Work order: Find every line of the listing below where "lung" appears, and copy it.

Recorded data:
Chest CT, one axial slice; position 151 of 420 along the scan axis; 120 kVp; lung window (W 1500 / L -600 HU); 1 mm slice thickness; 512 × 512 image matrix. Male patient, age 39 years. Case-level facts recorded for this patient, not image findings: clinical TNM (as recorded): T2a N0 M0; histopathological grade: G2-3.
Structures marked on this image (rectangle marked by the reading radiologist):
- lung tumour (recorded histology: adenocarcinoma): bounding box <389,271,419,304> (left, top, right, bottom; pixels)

Answer below:
Chest CT, one axial slice; position 151 of 420 along the scan axis; 120 kVp; lung window (W 1500 / L -600 HU); 1 mm slice thickness; 512 × 512 image matrix. Male patient, age 39 years. Case-level facts recorded for this patient, not image findings: clinical TNM (as recorded): T2a N0 M0; histopathological grade: G2-3.
- lung tumour (recorded histology: adenocarcinoma): bounding box <389,271,419,304> (left, top, right, bottom; pixels)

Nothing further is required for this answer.